I just read Alison Bechdel’s memoir in a graphic novel, Fun Home. It is as obsessive as a (visual) villanelle. The novel keeps cycling back to the moment when her father's life ends in an accident that could equally well be a suicide. Her father, her family, were clearly a painful collision of secrets and surfaces. It stunned me. It is well written, well drawn, and above all brave.
For me, with my own mother who died at 43 (Bechtel's father was 44) when I was 18 (she was 19) this memoir comes the closest to capturing the pleasure and terror of having an artistic narcissistic closeted self-destructive teacher parent. We had parents that both flunked parenting 101 and still manged to pass on their capacity for hard work, aesthetics, and enthusiasms. Fun Home was the equal of autobiographies (with no pictures) such as Mary Karr's funny and sharp The Liar's Club.

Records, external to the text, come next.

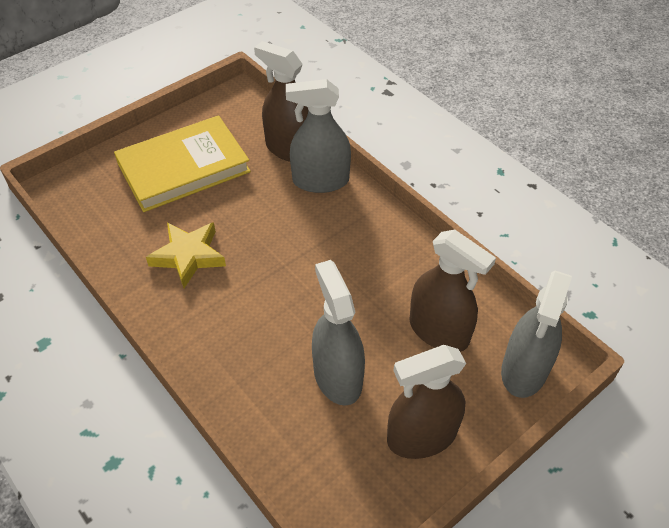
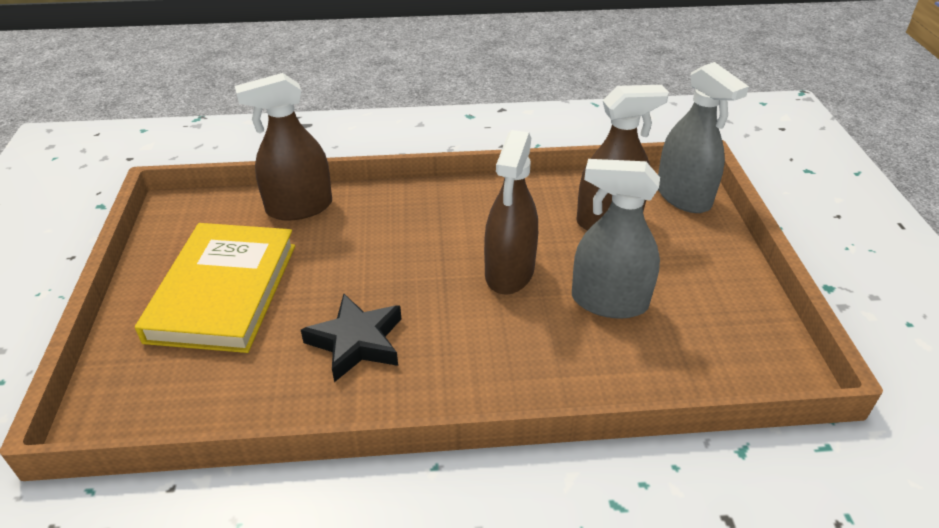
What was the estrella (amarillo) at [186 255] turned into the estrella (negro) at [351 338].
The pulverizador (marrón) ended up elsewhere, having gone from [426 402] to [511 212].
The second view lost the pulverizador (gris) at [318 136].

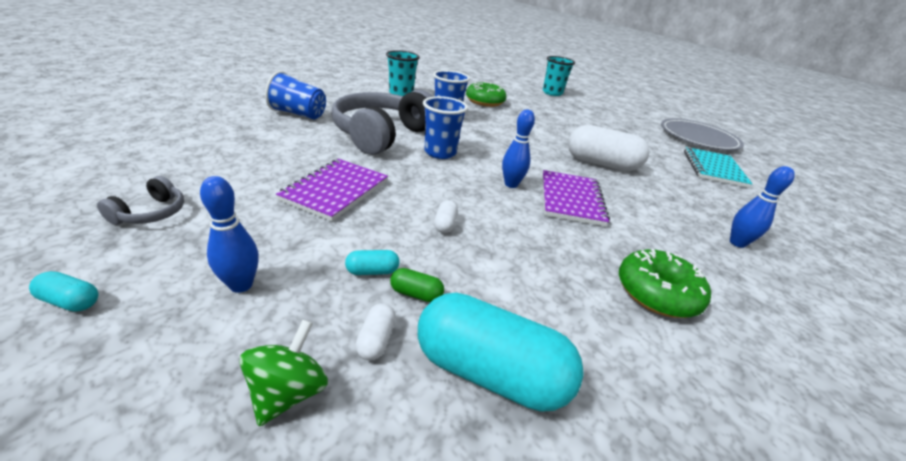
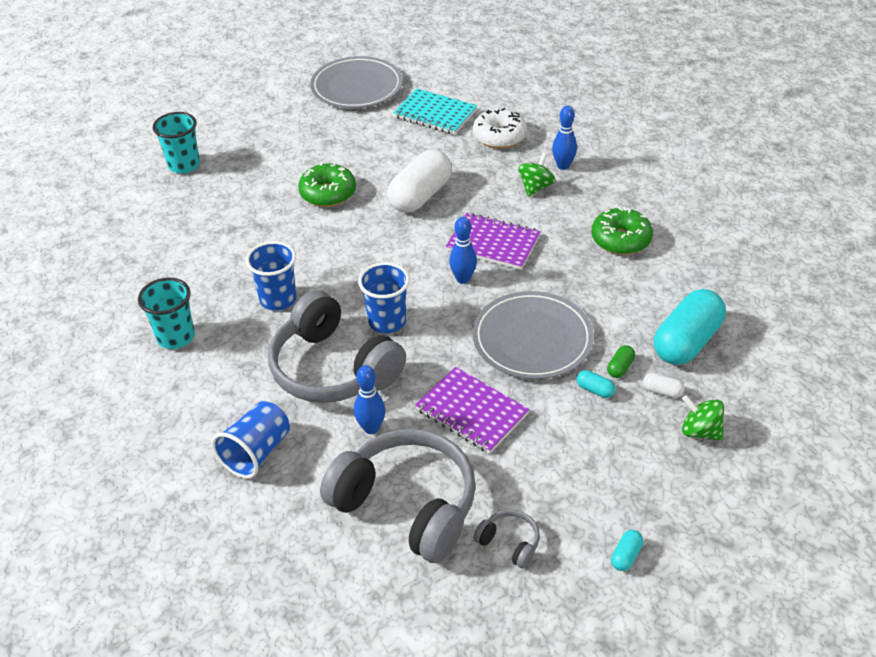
The rosquilla (verde) ended up elsewhere, having gone from [486 94] to [327 184].
The second view gained the auriculares (gris) at [398 496].
The bolo (azul) ended up elsewhere, having gone from [229 234] to [369 399].
Where the cápsula (blanco) stood at [446 216], the plato (gris) came to stand at [533 335].
The second view gained the rosquilla (blanco) at [500 128].
The second view gained the peonza (verde) at [537 174].
The cápsula (turquesa) at [372 262] ended up facing another way, 60 degrees counterclockwise from before.

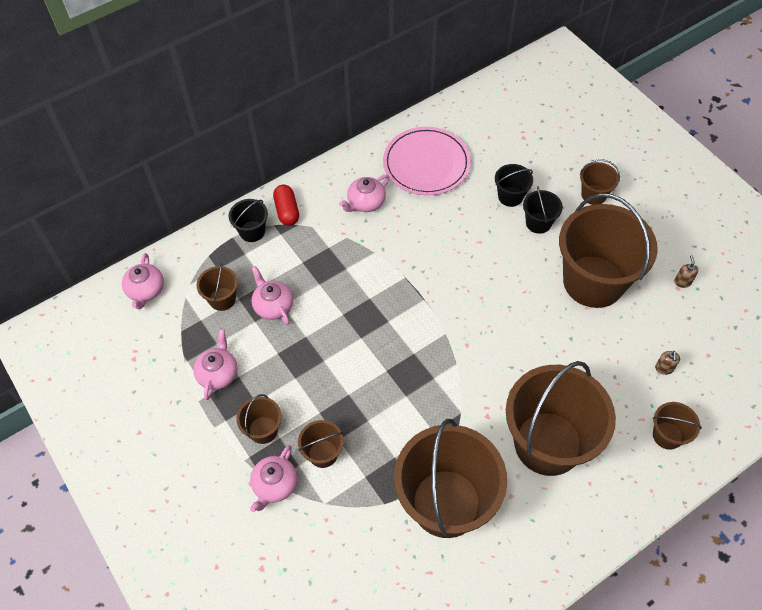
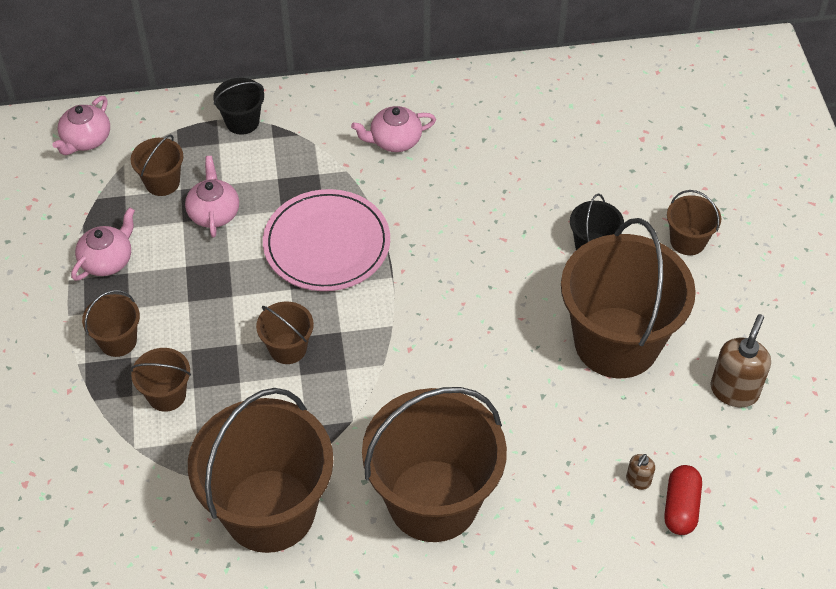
The balde (marrón) ended up elsewhere, having gone from [677 426] to [285 333].
The plato (rosa) ended up elsewhere, having gone from [427 161] to [326 240].
The cápsula (rojo) ended up elsewhere, having gone from [286 205] to [683 500].
The size of the dispensador de jabón (marrón) at [686 271] changed by a factor of 1.99.
The second view lost the tetera (rosa) at [273 478].
The second view lost the balde (negro) at [514 185].

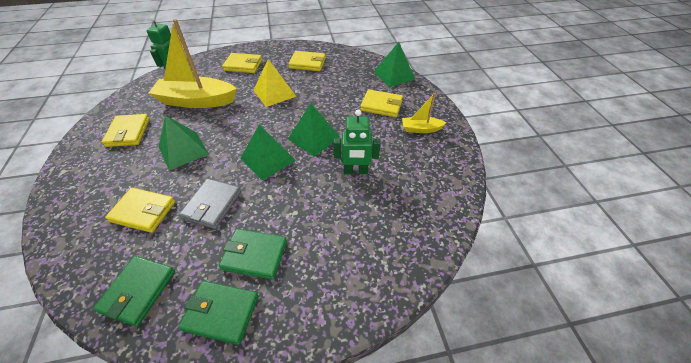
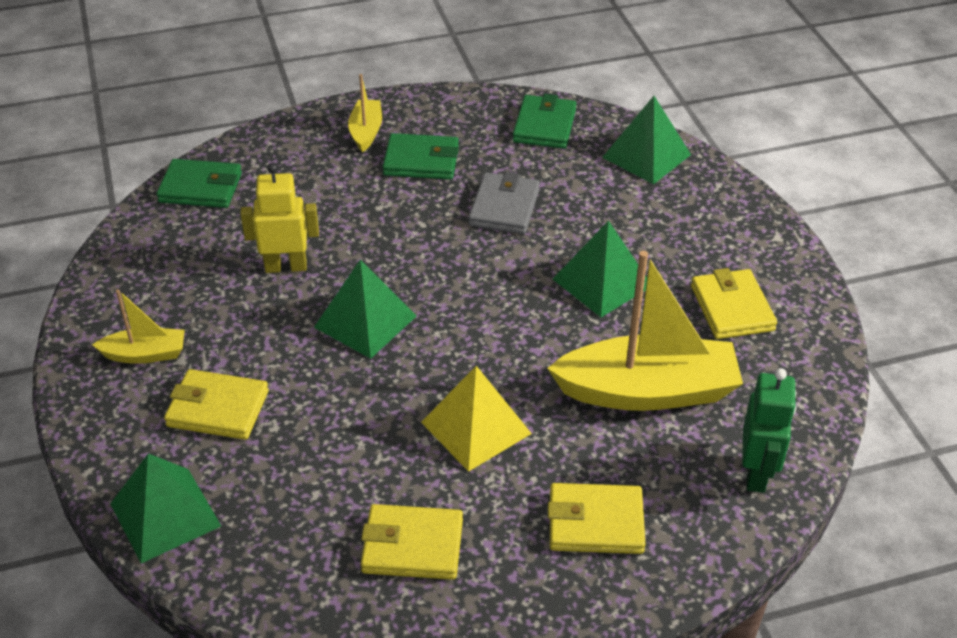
The cartera (verde) ended up elsewhere, having gone from [218 313] to [199 183].
What was the robot (verde) at [357 141] turned into the robot (amarillo) at [279 218].
The second view gained the barco (amarillo) at [365 113].
The pirámide (verde) ended up elsewhere, having gone from [268 153] to [646 140].
The second view lost the cartera (amarillo) at [140 210].

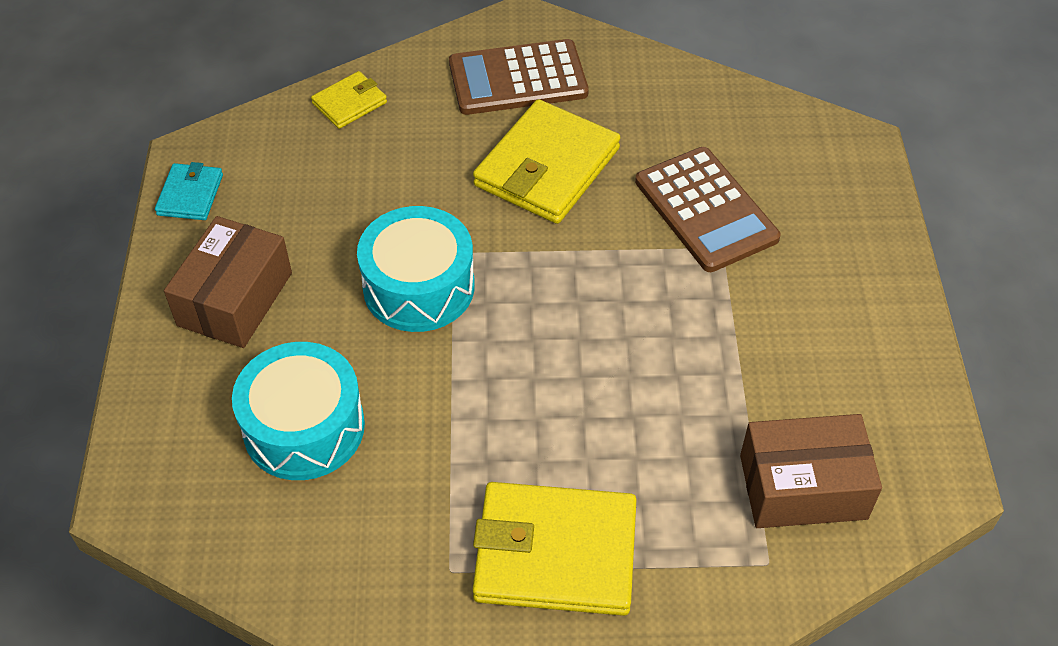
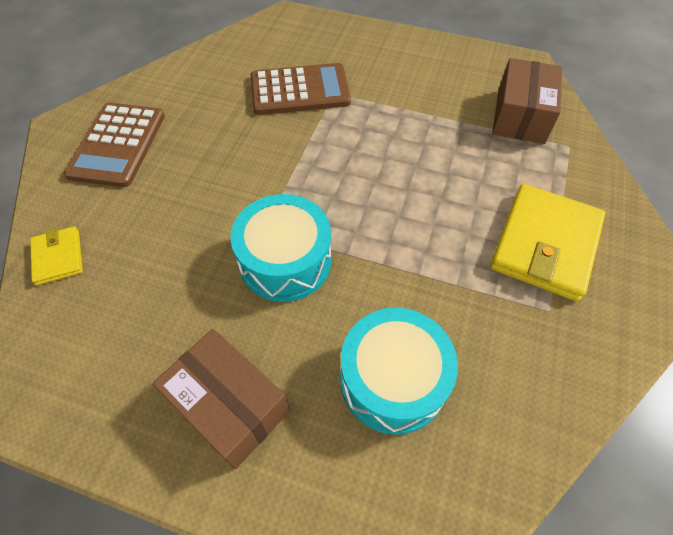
The second view lost the cartera (turquesa) at [189 191].
The second view lost the cartera (amarillo) at [547 161].

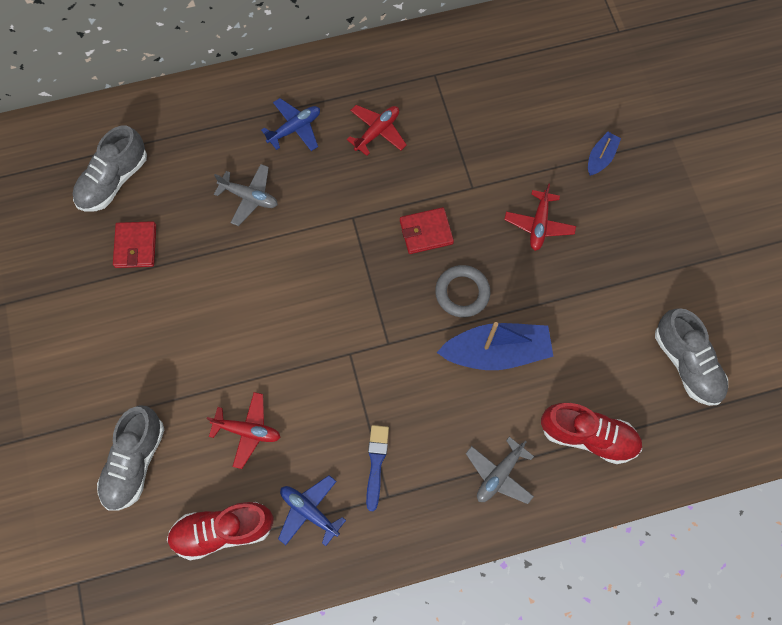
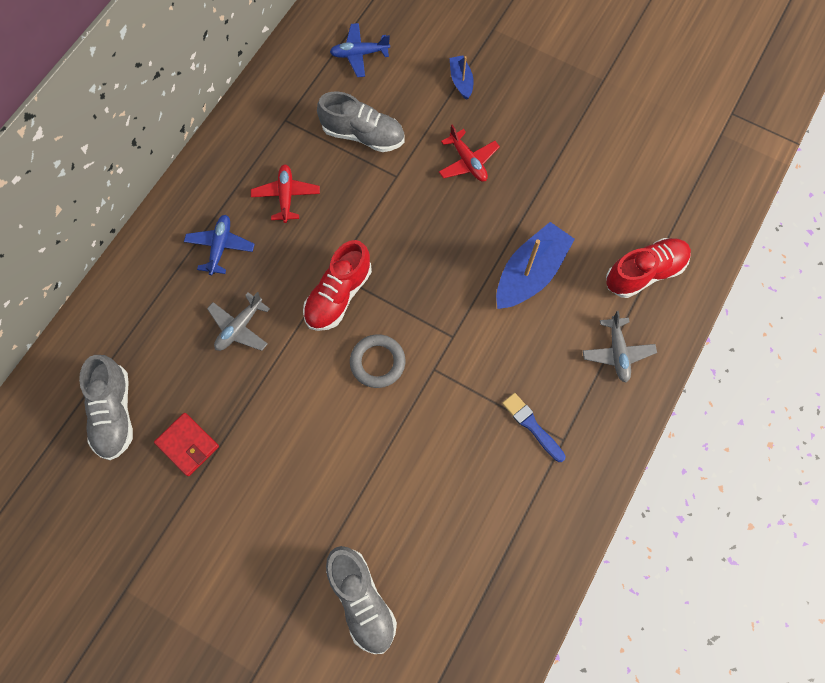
The avión (gris) at [246 195] ended up facing another way, 150 degrees clockwise from before.
The zapato (rojo) ended up elsewhere, having gone from [220 531] to [337 285].
The zapato (gris) ended up elsewhere, having gone from [691 357] to [360 122].
The avión (azul) ended up elsewhere, having gone from [312 510] to [360 50].
The anillo (gris) ended up elsewhere, having gone from [462 291] to [377 361].
The second view lost the avión (rojo) at [244 430].
The second view lost the cartera (rojo) at [427 230].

It shared something of Robert Coover's cycling through plot while exploring meta-fiction in his Briar Rose. I could go on. It was good in a way that startled me, given my mother. I have explored memoir in my first book of poetry, but Bechtel's homage shows me there is far more to say and more ways to say it. If I chose to go there. If I dare.
Ms. Bechtel made this fan very happy by thanking me and writing "'obsessive as a (visual) villanelle!' I think that's my favorite thing anyone's ever said about Fun Home!" See, not all gushing fan mail goes unanswered.